• [Text segment]:
Skip to content

Performance baselines

This document describes the memory and allocation baseline methodology established for TopMark Track B performance work.

The goal of these baselines is to measure current behavior before introducing optimizations. The measurements provide a factual reference for future work such as lazy updated-file composition, iterable-backed views, streaming writes, diff lifecycle improvements, and view-pruning changes.


Scope

The baseline tooling focuses on:

  • peak memory usage;
  • Python allocation behavior;
  • retained view ownership;
  • per-step timing;
  • diff-generation costs;
  • duplicate diff-preview formatting when verbose pipeline logging is enabled;
  • updated-file materialization costs.

The tooling is intentionally measurement-only and does not modify pipeline architecture or ownership semantics.


Benchmark tool

The benchmark driver is:

tools/perf/pipeline_memory_baseline.py

The script generates synthetic workloads, executes representative pipeline flows, and produces JSON and Markdown reports.


Benchmark suites

Three suites are currently defined.

Smoke

Minimal validation suite used to confirm that the benchmark tooling is operational.

python tools/perf/pipeline_memory_baseline.py \
    --suite smoke \
    --run-id initial-smoke-baseline

Pathological

Exercises expected memory hotspots.

Examples include:

  • huge headers;
  • large diffs;
  • large strip operations.
python tools/perf/pipeline_memory_baseline.py \
    --suite pathological \
    --run-id initial-pathological-baseline

Baseline

Comprehensive suite covering representative workloads.

python tools/perf/pipeline_memory_baseline.py \
    --suite baseline \
    --run-id initial-baseline-suite

A convenience target is also available:

make perf-baseline

which executes:

python tools/perf/pipeline_memory_baseline.py --suite baseline

Output layout

Benchmark outputs are written below:

artifacts/perf/

The directory is intentionally ignored by Git.

A preserved benchmark run has the following structure:

artifacts/perf/<run-id>/
├── manifest.json
├── report.json
└── summary.md

Where:

  • manifest.json contains environment metadata;
  • report.json contains full measurement data;
  • summary.md contains a human-readable summary table.

• [Task brief]:
According to the performance baselines page, which file in a preserved benchmark run holds the environment metadata?

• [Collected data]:
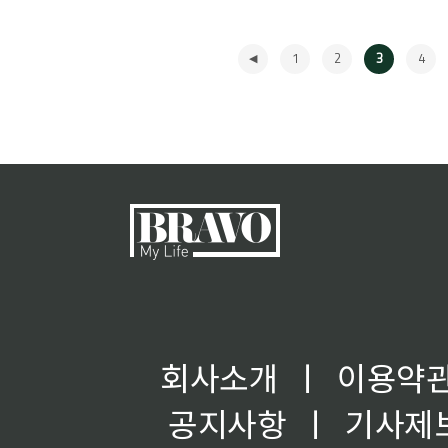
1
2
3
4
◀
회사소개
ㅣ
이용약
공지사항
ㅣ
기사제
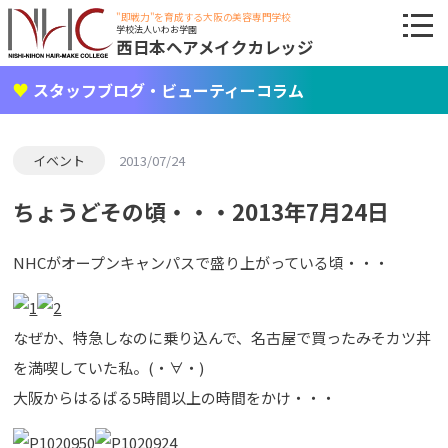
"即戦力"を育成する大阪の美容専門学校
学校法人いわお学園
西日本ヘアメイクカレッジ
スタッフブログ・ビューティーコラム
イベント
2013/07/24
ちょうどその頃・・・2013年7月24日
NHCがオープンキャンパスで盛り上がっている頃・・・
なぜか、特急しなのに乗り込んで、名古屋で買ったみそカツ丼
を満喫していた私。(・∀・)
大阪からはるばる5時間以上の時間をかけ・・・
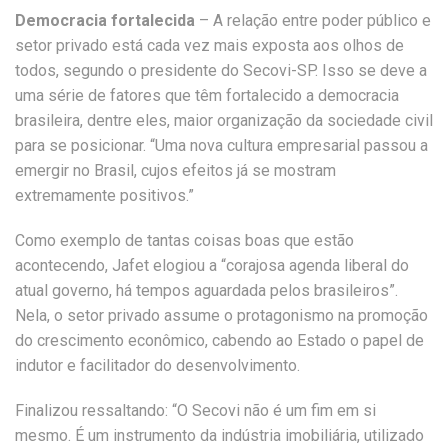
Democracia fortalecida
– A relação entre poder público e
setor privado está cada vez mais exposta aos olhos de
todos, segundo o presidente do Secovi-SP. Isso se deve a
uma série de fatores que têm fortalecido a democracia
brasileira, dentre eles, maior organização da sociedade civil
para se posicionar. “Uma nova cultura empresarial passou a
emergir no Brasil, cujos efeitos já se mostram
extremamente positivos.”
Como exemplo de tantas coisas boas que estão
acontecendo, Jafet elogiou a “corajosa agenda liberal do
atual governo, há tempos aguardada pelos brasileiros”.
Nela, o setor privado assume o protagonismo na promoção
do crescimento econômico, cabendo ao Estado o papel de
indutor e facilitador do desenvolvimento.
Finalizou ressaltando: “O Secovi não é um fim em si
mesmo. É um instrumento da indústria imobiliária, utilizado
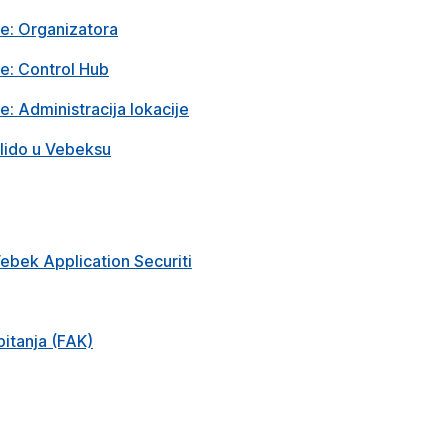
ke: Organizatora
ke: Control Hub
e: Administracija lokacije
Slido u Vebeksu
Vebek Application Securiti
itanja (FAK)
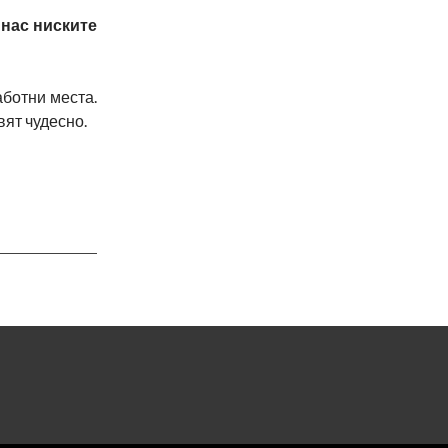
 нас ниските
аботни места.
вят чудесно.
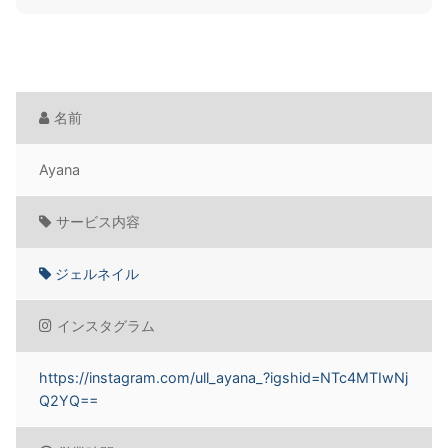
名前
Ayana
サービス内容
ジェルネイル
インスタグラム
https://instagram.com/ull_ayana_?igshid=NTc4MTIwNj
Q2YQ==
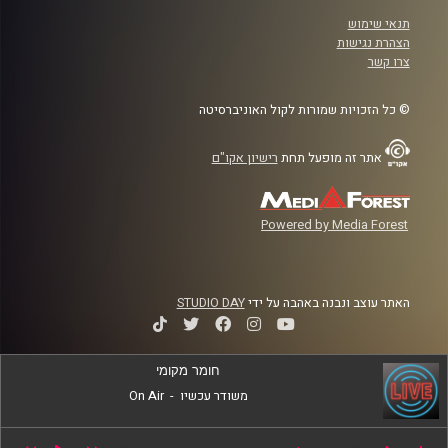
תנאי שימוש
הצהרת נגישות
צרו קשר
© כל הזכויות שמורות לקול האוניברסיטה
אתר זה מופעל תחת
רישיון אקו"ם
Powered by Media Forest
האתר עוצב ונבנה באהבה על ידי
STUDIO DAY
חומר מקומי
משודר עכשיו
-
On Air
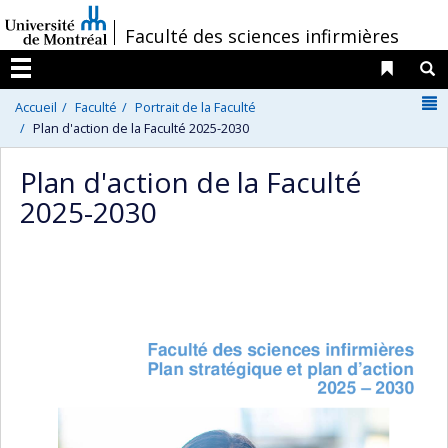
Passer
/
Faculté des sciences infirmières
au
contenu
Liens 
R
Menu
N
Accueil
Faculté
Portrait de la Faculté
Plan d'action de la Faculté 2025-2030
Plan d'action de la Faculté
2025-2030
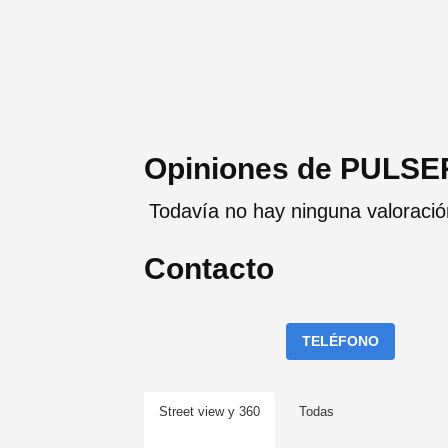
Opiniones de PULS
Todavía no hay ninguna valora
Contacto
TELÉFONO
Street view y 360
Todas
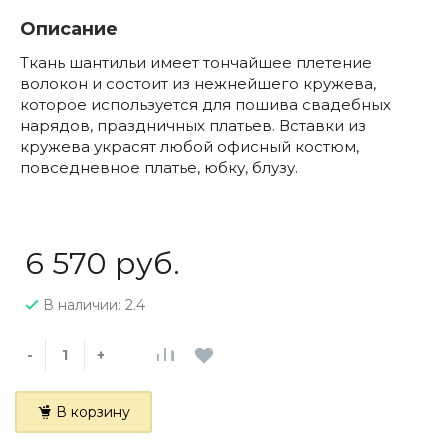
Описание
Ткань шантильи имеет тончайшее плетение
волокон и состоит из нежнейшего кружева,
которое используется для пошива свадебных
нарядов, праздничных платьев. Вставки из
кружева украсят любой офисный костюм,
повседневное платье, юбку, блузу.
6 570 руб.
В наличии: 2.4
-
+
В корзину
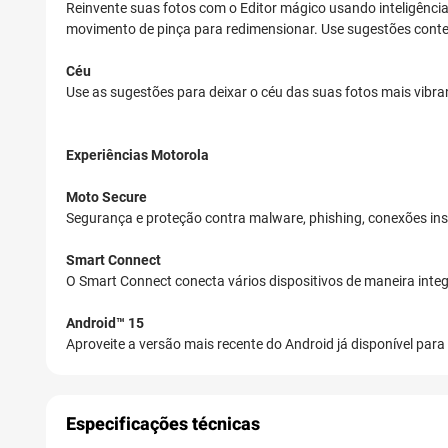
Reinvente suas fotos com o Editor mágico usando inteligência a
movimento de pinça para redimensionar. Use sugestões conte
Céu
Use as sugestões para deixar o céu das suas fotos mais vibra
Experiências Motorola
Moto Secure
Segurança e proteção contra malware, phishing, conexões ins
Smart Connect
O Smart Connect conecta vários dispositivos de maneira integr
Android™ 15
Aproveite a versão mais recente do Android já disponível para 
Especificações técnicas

• [Answer area]:
manifest.json